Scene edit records
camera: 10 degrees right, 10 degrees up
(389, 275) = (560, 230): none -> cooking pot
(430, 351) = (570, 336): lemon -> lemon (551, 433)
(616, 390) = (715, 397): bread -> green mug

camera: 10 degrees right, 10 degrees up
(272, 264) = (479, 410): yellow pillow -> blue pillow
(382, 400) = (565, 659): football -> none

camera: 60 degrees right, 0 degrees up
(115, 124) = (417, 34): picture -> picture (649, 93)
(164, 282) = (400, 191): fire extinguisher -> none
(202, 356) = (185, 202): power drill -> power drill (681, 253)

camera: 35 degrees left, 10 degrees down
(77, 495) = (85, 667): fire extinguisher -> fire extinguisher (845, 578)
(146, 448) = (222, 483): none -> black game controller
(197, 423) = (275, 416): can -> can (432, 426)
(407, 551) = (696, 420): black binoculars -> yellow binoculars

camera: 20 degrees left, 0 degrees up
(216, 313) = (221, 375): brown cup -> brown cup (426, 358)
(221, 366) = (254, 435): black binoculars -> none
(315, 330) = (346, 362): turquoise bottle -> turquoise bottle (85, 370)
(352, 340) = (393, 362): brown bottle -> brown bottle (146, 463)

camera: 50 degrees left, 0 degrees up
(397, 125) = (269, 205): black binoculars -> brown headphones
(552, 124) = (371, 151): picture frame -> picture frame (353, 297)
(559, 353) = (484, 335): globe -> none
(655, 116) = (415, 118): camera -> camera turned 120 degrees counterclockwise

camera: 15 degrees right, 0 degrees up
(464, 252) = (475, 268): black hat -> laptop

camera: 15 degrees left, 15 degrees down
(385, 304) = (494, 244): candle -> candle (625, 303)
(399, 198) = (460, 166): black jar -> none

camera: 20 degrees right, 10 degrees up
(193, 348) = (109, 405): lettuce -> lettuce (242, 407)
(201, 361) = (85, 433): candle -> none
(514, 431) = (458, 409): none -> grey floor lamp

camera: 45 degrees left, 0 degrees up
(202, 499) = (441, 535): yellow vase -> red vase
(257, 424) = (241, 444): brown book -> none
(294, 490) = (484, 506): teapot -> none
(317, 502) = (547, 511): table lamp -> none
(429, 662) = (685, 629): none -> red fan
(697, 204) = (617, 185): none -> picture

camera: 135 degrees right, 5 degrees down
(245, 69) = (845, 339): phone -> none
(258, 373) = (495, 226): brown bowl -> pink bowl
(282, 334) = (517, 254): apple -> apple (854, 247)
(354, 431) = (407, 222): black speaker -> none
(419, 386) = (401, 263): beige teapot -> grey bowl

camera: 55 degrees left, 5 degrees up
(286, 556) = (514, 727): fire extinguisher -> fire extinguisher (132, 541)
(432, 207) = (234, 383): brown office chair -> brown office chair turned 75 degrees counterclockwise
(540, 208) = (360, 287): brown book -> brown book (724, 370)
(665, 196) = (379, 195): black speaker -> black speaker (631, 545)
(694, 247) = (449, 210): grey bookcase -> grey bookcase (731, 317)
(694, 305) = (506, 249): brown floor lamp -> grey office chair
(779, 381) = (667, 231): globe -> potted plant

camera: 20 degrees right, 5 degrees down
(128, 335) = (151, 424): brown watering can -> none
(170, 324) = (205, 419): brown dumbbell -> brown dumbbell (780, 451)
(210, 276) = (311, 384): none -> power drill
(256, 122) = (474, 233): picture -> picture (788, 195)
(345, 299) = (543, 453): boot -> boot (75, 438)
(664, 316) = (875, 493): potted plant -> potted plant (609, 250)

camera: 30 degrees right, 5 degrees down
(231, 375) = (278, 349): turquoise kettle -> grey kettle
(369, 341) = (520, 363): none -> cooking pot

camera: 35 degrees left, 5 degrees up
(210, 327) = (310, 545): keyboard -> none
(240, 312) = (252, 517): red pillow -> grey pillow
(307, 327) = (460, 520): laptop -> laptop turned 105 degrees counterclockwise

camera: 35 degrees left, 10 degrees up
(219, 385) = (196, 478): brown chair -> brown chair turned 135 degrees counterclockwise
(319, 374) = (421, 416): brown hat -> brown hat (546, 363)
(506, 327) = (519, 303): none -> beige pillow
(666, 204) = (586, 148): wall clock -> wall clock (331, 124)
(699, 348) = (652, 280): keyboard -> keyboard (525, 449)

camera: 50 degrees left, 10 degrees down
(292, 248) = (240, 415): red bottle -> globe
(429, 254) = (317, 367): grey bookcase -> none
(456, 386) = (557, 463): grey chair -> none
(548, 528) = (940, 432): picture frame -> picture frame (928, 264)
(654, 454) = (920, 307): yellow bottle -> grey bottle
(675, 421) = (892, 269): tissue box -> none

• **About this exercise**
In the records above, collect each line with "left".

• **Finished task**
camera: 35 degrees left, 10 degrees down
camera: 20 degrees left, 0 degrees up
camera: 50 degrees left, 0 degrees up
camera: 15 degrees left, 15 degrees down
camera: 45 degrees left, 0 degrees up
camera: 55 degrees left, 5 degrees up
camera: 35 degrees left, 5 degrees up
camera: 35 degrees left, 10 degrees up
camera: 50 degrees left, 10 degrees down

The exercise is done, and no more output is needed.